Relationships are an odd sort of dilemma in the realm of human interaction. We meet, we decide whether or not we like the other person and would we like to see them again. There is a lot of measuring and estimating and second guessing involved. There is also a lot of judgement, not only of the other person, but of ourselves. Do our ideals match theirs? Are we compatible? Do we like the same things? We spend time shaping parts of ourselves to appeal to them if we decide we like them. We get in and out and back in the dating scene as we search for someone who "gets" us. A few people are lucky enough to find someone on the first try. Most of us look for a long time, however, and it is such a crazy process filled with anxiety and promise, fear and joy.
A challenge I have always faced is stopping myself from attempting to foresee the future. If I am truly interested in a person, if we click and find that strange rhythm that carries two people into the "more than friends" zone, I have a tendency to critique her and me and find the things that we share and what we differ on. I then make little judgements about what will work and not work and whether or not we will last.
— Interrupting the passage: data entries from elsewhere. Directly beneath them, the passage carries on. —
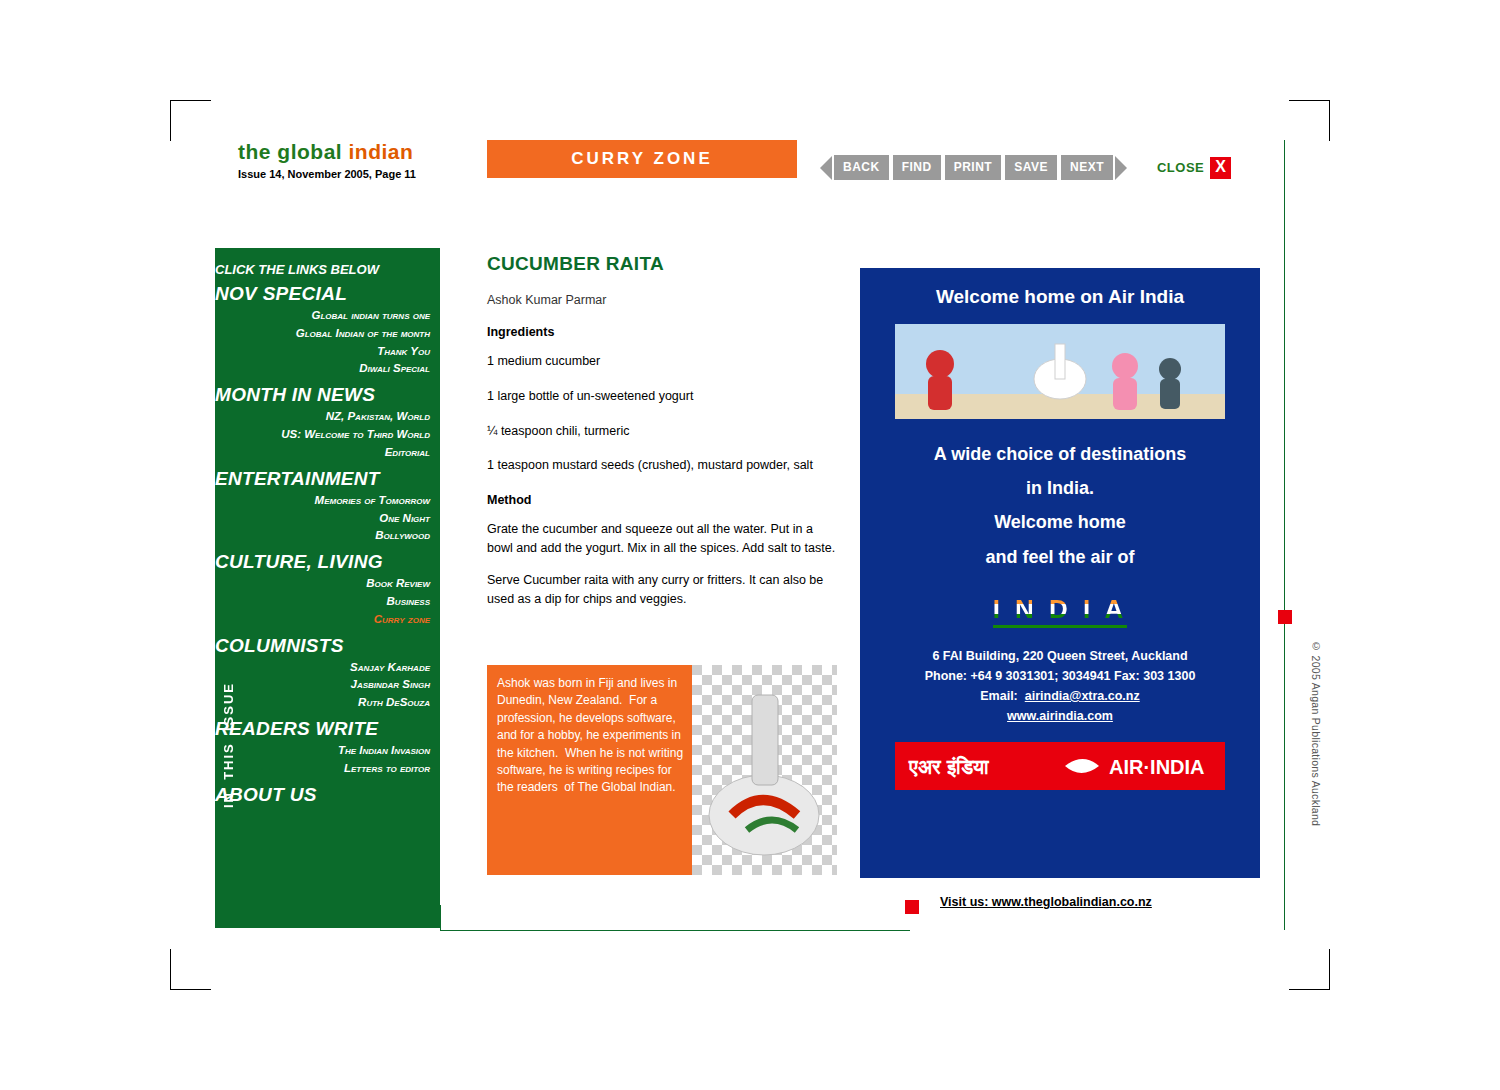the global indian
Issue 14, November 2005, Page 11
CURRY ZONE
BACK FIND PRINT SAVE NEXT CLOSE X
IN THIS ISSUE
CLICK THE LINKS BELOW
NOV SPECIAL
Global indian turns one
Global Indian of the month
Thank You
Diwali Special
MONTH IN NEWS
NZ, Pakistan, World
US: Welcome to Third World
Editorial
ENTERTAINMENT
Memories of Tomorrow
One Night
Bollywood
CULTURE, LIVING
Book Review
Business
Curry zone
COLUMNISTS
Sanjay Karhade
Jasbindar Singh
Ruth DeSouza
READERS WRITE
The Indian Invasion
Letters to editor
ABOUT US
CUCUMBER RAITA
Ashok Kumar Parmar
Ingredients
1 medium cucumber
1 large bottle of un-sweetened yogurt
¼ teaspoon chili, turmeric
1 teaspoon mustard seeds (crushed), mustard powder, salt
Method
Grate the cucumber and squeeze out all the water. Put in a bowl and add the yogurt. Mix in all the spices. Add salt to taste.
Serve Cucumber raita with any curry or fritters. It can also be used as a dip for chips and veggies.
Ashok was born in Fiji and lives in Dunedin, New Zealand. For a profession, he develops software, and for a hobby, he experiments in the kitchen. When he is not writing software, he is writing recipes for the readers of The Global Indian.
Welcome home on Air India
A wide choice of destinations
in India.
Welcome home
and feel the air of
I N D I A
6 FAI Building, 220 Queen Street, Auckland
Phone: +64 9 3031301; 3034941 Fax: 303 1300
Email: airindia@xtra.co.nz
www.airindia.com
Visit us: www.theglobalindian.co.nz
© 2005 Angan Publications Auckland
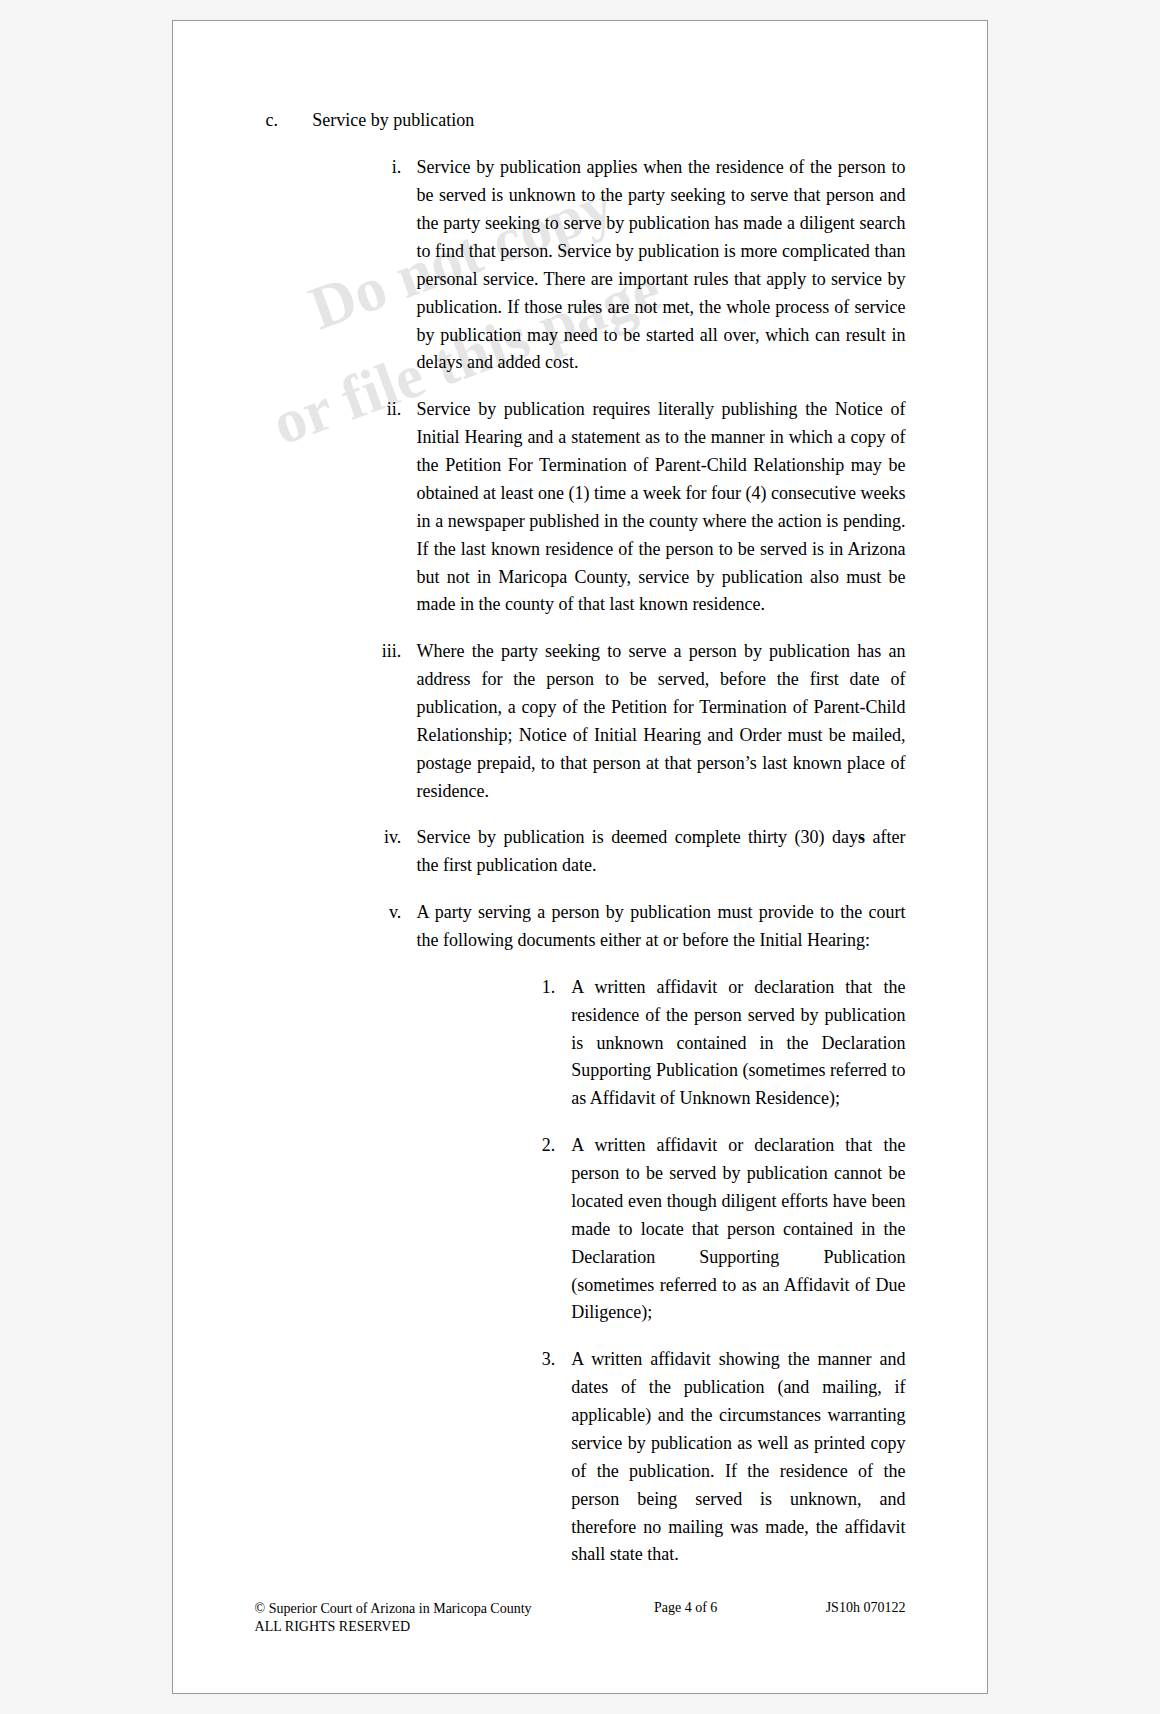Do not copy or file this page
c. Service by publication
i. Service by publication applies when the residence of the person to be served is unknown to the party seeking to serve that person and the party seeking to serve by publication has made a diligent search to find that person. Service by publication is more complicated than personal service. There are important rules that apply to service by publication. If those rules are not met, the whole process of service by publication may need to be started all over, which can result in delays and added cost.
ii. Service by publication requires literally publishing the Notice of Initial Hearing and a statement as to the manner in which a copy of the Petition For Termination of Parent-Child Relationship may be obtained at least one (1) time a week for four (4) consecutive weeks in a newspaper published in the county where the action is pending. If the last known residence of the person to be served is in Arizona but not in Maricopa County, service by publication also must be made in the county of that last known residence.
iii. Where the party seeking to serve a person by publication has an address for the person to be served, before the first date of publication, a copy of the Petition for Termination of Parent-Child Relationship; Notice of Initial Hearing and Order must be mailed, postage prepaid, to that person at that person’s last known place of residence.
iv. Service by publication is deemed complete thirty (30) days after the first publication date.
v. A party serving a person by publication must provide to the court the following documents either at or before the Initial Hearing:
1. A written affidavit or declaration that the residence of the person served by publication is unknown contained in the Declaration Supporting Publication (sometimes referred to as Affidavit of Unknown Residence);
2. A written affidavit or declaration that the person to be served by publication cannot be located even though diligent efforts have been made to locate that person contained in the Declaration Supporting Publication (sometimes referred to as an Affidavit of Due Diligence);
3. A written affidavit showing the manner and dates of the publication (and mailing, if applicable) and the circumstances warranting service by publication as well as printed copy of the publication. If the residence of the person being served is unknown, and therefore no mailing was made, the affidavit shall state that.
© Superior Court of Arizona in Maricopa County
ALL RIGHTS RESERVED
Page 4 of 6
JS10h 070122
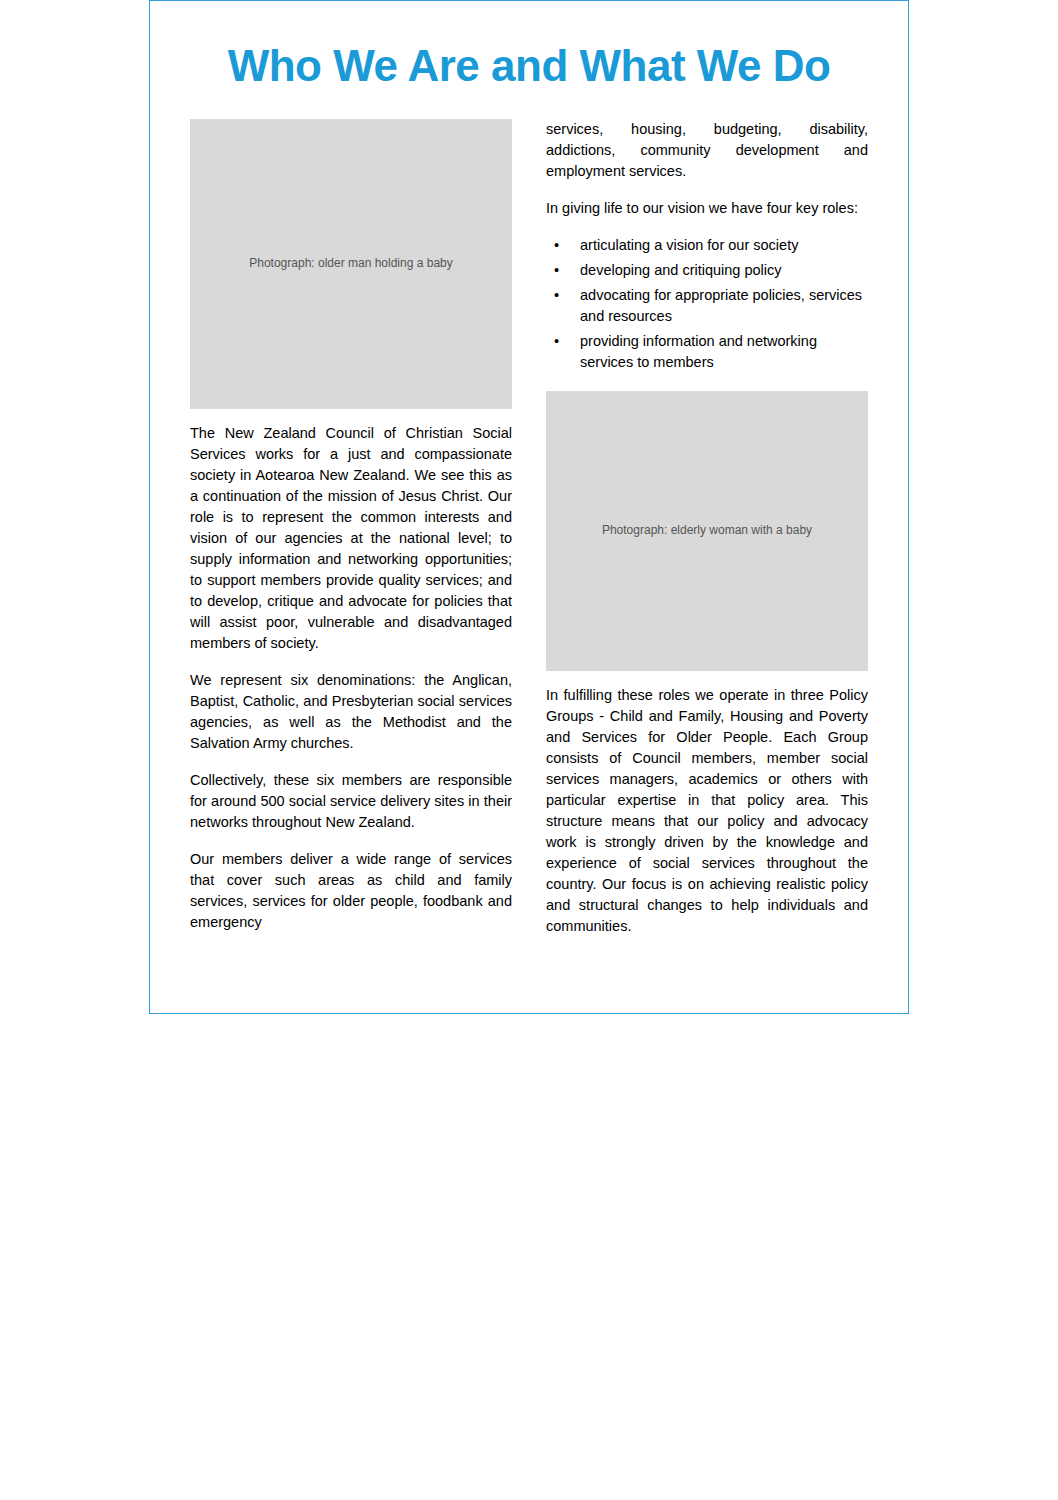Who We Are and What We Do
Photograph: older man holding a baby
The New Zealand Council of Christian Social Services works for a just and compassionate society in Aotearoa New Zealand. We see this as a continuation of the mission of Jesus Christ. Our role is to represent the common interests and vision of our agencies at the national level; to supply information and networking opportunities; to support members provide quality services; and to develop, critique and advocate for policies that will assist poor, vulnerable and disadvantaged members of society.
We represent six denominations: the Anglican, Baptist, Catholic, and Presbyterian social services agencies, as well as the Methodist and the Salvation Army churches.
Collectively, these six members are responsible for around 500 social service delivery sites in their networks throughout New Zealand.
Our members deliver a wide range of services that cover such areas as child and family services, services for older people, foodbank and emergency
services, housing, budgeting, disability, addictions, community development and employment services.
In giving life to our vision we have four key roles:
articulating a vision for our society
developing and critiquing policy
advocating for appropriate policies, services and resources
providing information and networking services to members
Photograph: elderly woman with a baby
In fulfilling these roles we operate in three Policy Groups - Child and Family, Housing and Poverty and Services for Older People. Each Group consists of Council members, member social services managers, academics or others with particular expertise in that policy area. This structure means that our policy and advocacy work is strongly driven by the knowledge and experience of social services throughout the country. Our focus is on achieving realistic policy and structural changes to help individuals and communities.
This is a terrible and ridiculous habit that is destructive and I am not entirely sure why I do it. Is it a defense mechanism? Am I setting up a bomb shelter before I even know that there will be a bomb?
It seems so.
When I was teaching, it was important to leave my baggage at the door so that I could focus on the students. Maybe that is a tactic that should be employed as we enter new relationships. Leave the stuff from past loves at the door, both the good and the bad.
I say "the good" because bringing the wonderful memories of a past flame into a new relationship places an invisible burden on the target of your affection. They don't even know it is there, yet they have to carry it around. It seems just as unfair as dumping the bad baggage into their arms as well. The way a person used to look at you, or the way they fit in your arms, or a kiss, or a smell. I think we take pieces from each person and create a perfect image of love for us, which does not make anything easier for us or for the people we are attempting to fit into this image. We subconsciously create our own Frankenstein of love that smashes any hope of really enjoying the person we are with. How can a person unknowingly meet the checklist of qualities that we are, and are not, looking for in a companion?
They can't. By setting this perfection in our mind we are being unfair to others and to ourselves.
I keep catching myself watching for traits in my newest relationship that I have to be wary of. It is a somewhat new thing, but I am scared of women now. I have a hard time letting go and enjoying the time with them. It's like having your best friend watch your house for the weekend while you are on vacation. You hand the keys to them, but have a hard time just letting them go because the thought of coming home to the remains of a party you didn't get to enjoy is too traumatic. But you have to let the keys go and you have to trust them. If you don't, any chance of relaxing and finding the joys of your trip are wasted.
Isn't that what a relationship is? A journey?
Going to Cozumel would lose some of it's flavor if you spent the whole time remembering how awful the flight to Mexico had been or how amazing the food in Italy was. Why not just enjoy the trip you are on? If you don't, it will suck. That much can almost be guaranteed.
I am currently boarding the plane for another trip of my own and I have all the butterflies of excitement as I step into the cabin. The one thing that is holding me up is my personal debate at bringing my carry-on luggage with me. Really, it would be best to throw it to the tarmac and find all the wonderful things my new destination has to offer. It is a struggle, but wouldn't it be for the best? Wouldn't we all benefit from leaving behind the weight we always bring on the plane with us? Hell knows we can always use the extra leg room.